What you are asked to do: Render the lines of the material below, from the line with "order: Rosales" up to and including the line with "scientific name: Cardinalis cardinalis", as a Markdown table with two columns named Row and Line. Number each row and leave out any blank lines.

Extracted records

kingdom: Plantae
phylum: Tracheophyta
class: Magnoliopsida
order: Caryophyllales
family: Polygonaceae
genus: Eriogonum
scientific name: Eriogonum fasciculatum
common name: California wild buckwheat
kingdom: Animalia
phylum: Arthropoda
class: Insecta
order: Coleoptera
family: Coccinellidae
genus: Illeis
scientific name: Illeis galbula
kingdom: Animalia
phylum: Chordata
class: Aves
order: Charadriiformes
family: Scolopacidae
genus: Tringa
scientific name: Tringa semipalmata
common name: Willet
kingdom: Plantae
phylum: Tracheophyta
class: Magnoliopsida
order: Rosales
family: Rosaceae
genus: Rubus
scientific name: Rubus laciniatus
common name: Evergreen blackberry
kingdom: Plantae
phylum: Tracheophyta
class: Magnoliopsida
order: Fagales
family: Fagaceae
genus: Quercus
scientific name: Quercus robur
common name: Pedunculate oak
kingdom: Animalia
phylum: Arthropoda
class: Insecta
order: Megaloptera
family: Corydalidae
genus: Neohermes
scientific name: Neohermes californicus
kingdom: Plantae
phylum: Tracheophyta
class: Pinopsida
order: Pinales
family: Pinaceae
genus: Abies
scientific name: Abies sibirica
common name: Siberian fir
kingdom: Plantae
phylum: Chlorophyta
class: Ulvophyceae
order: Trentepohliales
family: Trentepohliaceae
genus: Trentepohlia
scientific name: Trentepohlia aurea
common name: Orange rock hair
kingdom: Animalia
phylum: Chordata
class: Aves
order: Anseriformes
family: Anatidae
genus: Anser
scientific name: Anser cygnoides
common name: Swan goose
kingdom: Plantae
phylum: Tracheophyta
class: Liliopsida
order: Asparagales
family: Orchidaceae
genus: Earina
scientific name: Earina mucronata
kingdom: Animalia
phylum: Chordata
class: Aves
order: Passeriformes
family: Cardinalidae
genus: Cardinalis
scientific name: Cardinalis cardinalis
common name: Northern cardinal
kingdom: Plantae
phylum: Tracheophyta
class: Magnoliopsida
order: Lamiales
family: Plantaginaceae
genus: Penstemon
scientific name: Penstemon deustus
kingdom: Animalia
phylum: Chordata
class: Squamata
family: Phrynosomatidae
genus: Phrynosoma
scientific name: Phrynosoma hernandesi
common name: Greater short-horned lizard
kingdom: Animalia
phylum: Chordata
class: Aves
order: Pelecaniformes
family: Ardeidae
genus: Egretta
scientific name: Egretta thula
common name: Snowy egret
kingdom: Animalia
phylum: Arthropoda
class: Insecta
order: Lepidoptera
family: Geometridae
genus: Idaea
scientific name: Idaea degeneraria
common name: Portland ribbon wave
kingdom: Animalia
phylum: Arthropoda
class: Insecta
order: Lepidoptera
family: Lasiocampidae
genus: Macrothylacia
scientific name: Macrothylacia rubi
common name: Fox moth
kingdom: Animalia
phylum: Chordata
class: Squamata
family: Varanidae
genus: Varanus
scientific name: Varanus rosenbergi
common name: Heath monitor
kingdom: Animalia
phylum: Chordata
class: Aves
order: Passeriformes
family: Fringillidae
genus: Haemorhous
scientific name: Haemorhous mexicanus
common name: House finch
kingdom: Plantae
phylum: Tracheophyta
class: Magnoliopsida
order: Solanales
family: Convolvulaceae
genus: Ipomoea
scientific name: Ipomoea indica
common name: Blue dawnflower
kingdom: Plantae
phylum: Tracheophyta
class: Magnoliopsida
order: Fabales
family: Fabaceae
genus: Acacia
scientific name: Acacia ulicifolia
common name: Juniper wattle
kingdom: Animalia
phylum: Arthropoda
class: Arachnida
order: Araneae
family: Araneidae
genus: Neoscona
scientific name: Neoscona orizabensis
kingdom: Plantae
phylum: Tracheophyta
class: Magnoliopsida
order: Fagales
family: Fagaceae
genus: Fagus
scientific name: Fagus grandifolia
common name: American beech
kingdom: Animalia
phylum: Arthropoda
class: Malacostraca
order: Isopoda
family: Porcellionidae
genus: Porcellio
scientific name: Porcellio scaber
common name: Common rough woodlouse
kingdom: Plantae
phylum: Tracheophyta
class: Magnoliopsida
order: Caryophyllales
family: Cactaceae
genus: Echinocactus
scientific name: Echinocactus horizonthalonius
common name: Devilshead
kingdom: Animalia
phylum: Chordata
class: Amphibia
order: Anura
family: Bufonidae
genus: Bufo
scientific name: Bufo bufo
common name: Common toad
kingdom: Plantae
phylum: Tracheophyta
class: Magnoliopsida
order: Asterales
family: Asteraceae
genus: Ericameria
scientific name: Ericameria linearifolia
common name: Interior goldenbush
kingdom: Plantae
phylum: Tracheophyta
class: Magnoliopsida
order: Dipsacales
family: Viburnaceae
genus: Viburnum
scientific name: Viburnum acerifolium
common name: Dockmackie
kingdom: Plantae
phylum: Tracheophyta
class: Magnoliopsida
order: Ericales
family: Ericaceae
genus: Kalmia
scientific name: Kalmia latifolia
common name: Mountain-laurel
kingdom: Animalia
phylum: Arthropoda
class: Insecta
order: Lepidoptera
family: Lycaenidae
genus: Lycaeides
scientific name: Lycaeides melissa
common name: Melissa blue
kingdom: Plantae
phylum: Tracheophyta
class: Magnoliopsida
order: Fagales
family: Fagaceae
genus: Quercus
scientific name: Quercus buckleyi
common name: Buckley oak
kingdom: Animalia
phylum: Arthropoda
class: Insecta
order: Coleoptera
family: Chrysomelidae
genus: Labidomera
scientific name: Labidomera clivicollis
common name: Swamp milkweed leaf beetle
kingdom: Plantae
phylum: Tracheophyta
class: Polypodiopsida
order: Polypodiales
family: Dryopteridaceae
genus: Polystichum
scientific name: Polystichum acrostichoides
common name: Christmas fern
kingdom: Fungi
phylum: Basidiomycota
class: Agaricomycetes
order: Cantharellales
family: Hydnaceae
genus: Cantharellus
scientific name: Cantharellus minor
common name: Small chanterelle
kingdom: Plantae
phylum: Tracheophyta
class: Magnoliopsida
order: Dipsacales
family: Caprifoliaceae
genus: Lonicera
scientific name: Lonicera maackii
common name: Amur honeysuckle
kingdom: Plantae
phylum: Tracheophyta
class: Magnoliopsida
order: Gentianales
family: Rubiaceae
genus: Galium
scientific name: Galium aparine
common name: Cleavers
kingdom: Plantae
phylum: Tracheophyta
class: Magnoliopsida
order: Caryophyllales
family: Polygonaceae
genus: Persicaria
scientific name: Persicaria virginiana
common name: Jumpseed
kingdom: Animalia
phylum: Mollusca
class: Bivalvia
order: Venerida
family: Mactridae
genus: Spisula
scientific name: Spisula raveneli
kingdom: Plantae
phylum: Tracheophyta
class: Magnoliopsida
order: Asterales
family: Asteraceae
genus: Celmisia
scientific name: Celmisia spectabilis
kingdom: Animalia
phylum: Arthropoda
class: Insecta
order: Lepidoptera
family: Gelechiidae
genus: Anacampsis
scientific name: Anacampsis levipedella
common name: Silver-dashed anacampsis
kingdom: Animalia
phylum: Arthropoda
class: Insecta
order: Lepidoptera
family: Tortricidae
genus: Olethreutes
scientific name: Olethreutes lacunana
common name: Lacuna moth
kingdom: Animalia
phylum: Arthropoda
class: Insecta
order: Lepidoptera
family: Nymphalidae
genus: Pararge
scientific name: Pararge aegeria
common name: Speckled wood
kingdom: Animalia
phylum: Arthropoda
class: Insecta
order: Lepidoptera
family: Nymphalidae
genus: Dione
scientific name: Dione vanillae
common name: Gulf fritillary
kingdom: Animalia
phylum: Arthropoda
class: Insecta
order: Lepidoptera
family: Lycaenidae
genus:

Written response:
| Row | Line |
|---|---|
| 1 | order: Rosales |
| 2 | family: Rosaceae |
| 3 | genus: Rubus |
| 4 | scientific name: Rubus laciniatus |
| 5 | common name: Evergreen blackberry |
| 6 | kingdom: Plantae |
| 7 | phylum: Tracheophyta |
| 8 | class: Magnoliopsida |
| 9 | order: Fagales |
| 10 | family: Fagaceae |
| 11 | genus: Quercus |
| 12 | scientific name: Quercus robur |
| 13 | common name: Pedunculate oak |
| 14 | kingdom: Animalia |
| 15 | phylum: Arthropoda |
| 16 | class: Insecta |
| 17 | order: Megaloptera |
| 18 | family: Corydalidae |
| 19 | genus: Neohermes |
| 20 | scientific name: Neohermes californicus |
| 21 | kingdom: Plantae |
| 22 | phylum: Tracheophyta |
| 23 | class: Pinopsida |
| 24 | order: Pinales |
| 25 | family: Pinaceae |
| 26 | genus: Abies |
| 27 | scientific name: Abies sibirica |
| 28 | common name: Siberian fir |
| 29 | kingdom: Plantae |
| 30 | phylum: Chlorophyta |
| 31 | class: Ulvophyceae |
| 32 | order: Trentepohliales |
| 33 | family: Trentepohliaceae |
| 34 | genus: Trentepohlia |
| 35 | scientific name: Trentepohlia aurea |
| 36 | common name: Orange rock hair |
| 37 | kingdom: Animalia |
| 38 | phylum: Chordata |
| 39 | class: Aves |
| 40 | order: Anseriformes |
| 41 | family: Anatidae |
| 42 | genus: Anser |
| 43 | scientific name: Anser cygnoides |
| 44 | common name: Swan goose |
| 45 | kingdom: Plantae |
| 46 | phylum: Tracheophyta |
| 47 | class: Liliopsida |
| 48 | order: Asparagales |
| 49 | family: Orchidaceae |
| 50 | genus: Earina |
| 51 | scientific name: Earina mucronata |
| 52 | kingdom: Animalia |
| 53 | phylum: Chordata |
| 54 | class: Aves |
| 55 | order: Passeriformes |
| 56 | family: Cardinalidae |
| 57 | genus: Cardinalis |
| 58 | scientific name: Cardinalis cardinalis |